Top of SUPPLIED ENTRIES

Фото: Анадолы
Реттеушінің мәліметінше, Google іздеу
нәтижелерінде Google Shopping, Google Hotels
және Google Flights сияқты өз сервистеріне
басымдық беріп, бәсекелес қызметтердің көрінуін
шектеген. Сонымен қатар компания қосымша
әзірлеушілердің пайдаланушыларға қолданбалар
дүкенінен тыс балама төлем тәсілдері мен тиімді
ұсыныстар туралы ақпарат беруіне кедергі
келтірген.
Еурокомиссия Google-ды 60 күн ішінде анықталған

Bottom of SUPPLIED ENTRIES

THE TASK :: Rewrite the material above, replacing "Еурокомиссия" with "Еуропалық комиссия" and leaving everything else unchanged.

ANSWER SPACE ::
Фото: Анадолы
Реттеушінің мәліметінше, Google іздеу
нәтижелерінде Google Shopping, Google Hotels
және Google Flights сияқты өз сервистеріне
басымдық беріп, бәсекелес қызметтердің көрінуін
шектеген. Сонымен қатар компания қосымша
әзірлеушілердің пайдаланушыларға қолданбалар
дүкенінен тыс балама төлем тәсілдері мен тиімді
ұсыныстар туралы ақпарат беруіне кедергі
келтірген.
Еуропалық комиссия Google-ды 60 күн ішінде анықталған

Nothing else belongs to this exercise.